_Deneyin_.
Afşin ilçesini tanıtan metne göre ilçedeki toprağın neden ıslah edilmesi gerektiğini açıklayın.

_Gösterilen Metin_.
Colinmccay
Yönetici
- 27 Haz 2009
- 6,997
- 11,632

İLÇENİN KONUMU
1. Afşin - K.Maraş Mesafesi : 150 km.
2. K.Maraş İlinin Kuzeyindedir
3. Doğusunda Elbistan İlçesi, Batısında Kayseri İlinin Sarız İlçesi, Güneyinde Göksun İlçesi ve Kuzeyinde de Sivas İlinin Gürün İlçesi bulunmaktadır.
4. İlçenin rakımı : 1.230 metre.
YÜZÖLÇÜMÜ VE ARAZİ DAĞILIMI
1. İlçenin Yüzölçümü :1.387 Kilometrekare
2. Toplam İl yüzölçümündeki payı : % 9.68
3. Tarım arazisi : 63.695 hektar
4. Bağ-bahçe : 1.540 hektar
5. Çayır Mera : 14.860 hektar
6. Orman-Fundalık : 167.509 hektar
İKLİM VE METEOROLOJİK GÖSTERGELER
1. Karasal iklim hakim. Yazları sıcak ve kurak, kışları soğuk ve kar yağışlıdır.
2. İlimizin diğer yerleşim yerlerine göre "yayla iklimi" mevcuttur.
DAĞLAR, OVALAR, AKARSULAR VE GÖLLER
* Su kaynakları açısından yeterli su mevcut değildir. Arazi yapısı düzgün bir yapıya sahip, toprak verimsiz ıslah edilmesi gerekiyor.
* Mera sahaları geniş olmasına rağmen; bitki deseni yönünden zayıftır.

_Veriler_.
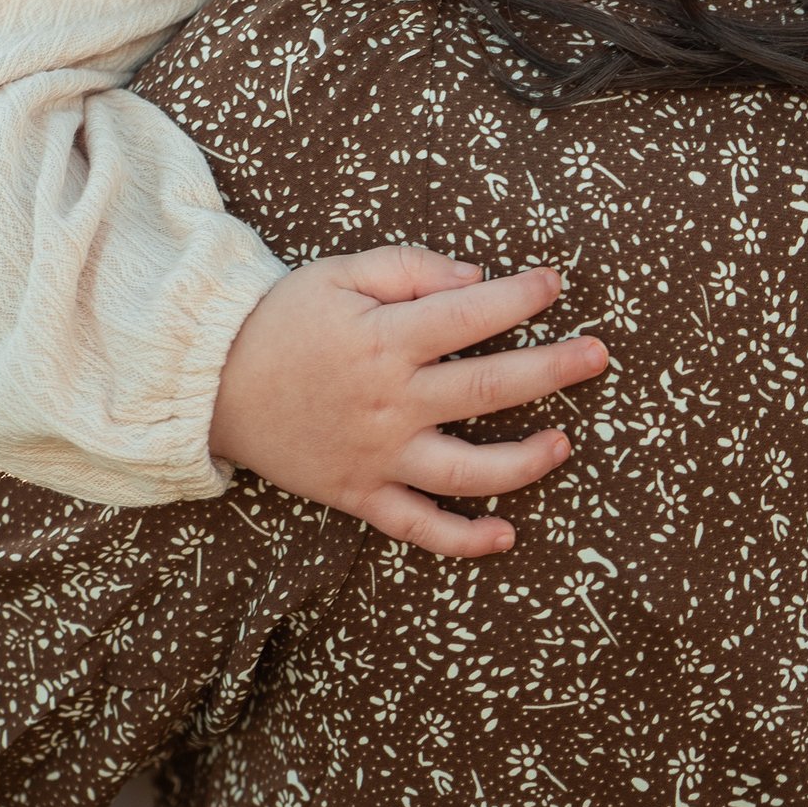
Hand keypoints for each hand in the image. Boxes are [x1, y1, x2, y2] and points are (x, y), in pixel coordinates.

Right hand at [209, 242, 606, 553]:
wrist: (209, 384)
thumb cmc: (281, 320)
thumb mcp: (341, 273)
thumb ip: (412, 268)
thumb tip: (478, 277)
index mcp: (386, 339)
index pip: (473, 315)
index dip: (522, 297)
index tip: (556, 284)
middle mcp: (390, 401)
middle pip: (489, 388)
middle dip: (553, 370)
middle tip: (598, 357)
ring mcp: (378, 455)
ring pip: (467, 470)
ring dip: (525, 460)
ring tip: (565, 443)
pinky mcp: (360, 494)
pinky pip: (418, 527)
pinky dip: (463, 538)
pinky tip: (505, 534)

_Yanıt Alanı_.
Metne göre ilçede arazi yapısı düzgün olsa da toprak verimsizdir. Bu nedenle toprağın ıslah edilmesi gerekmektedir.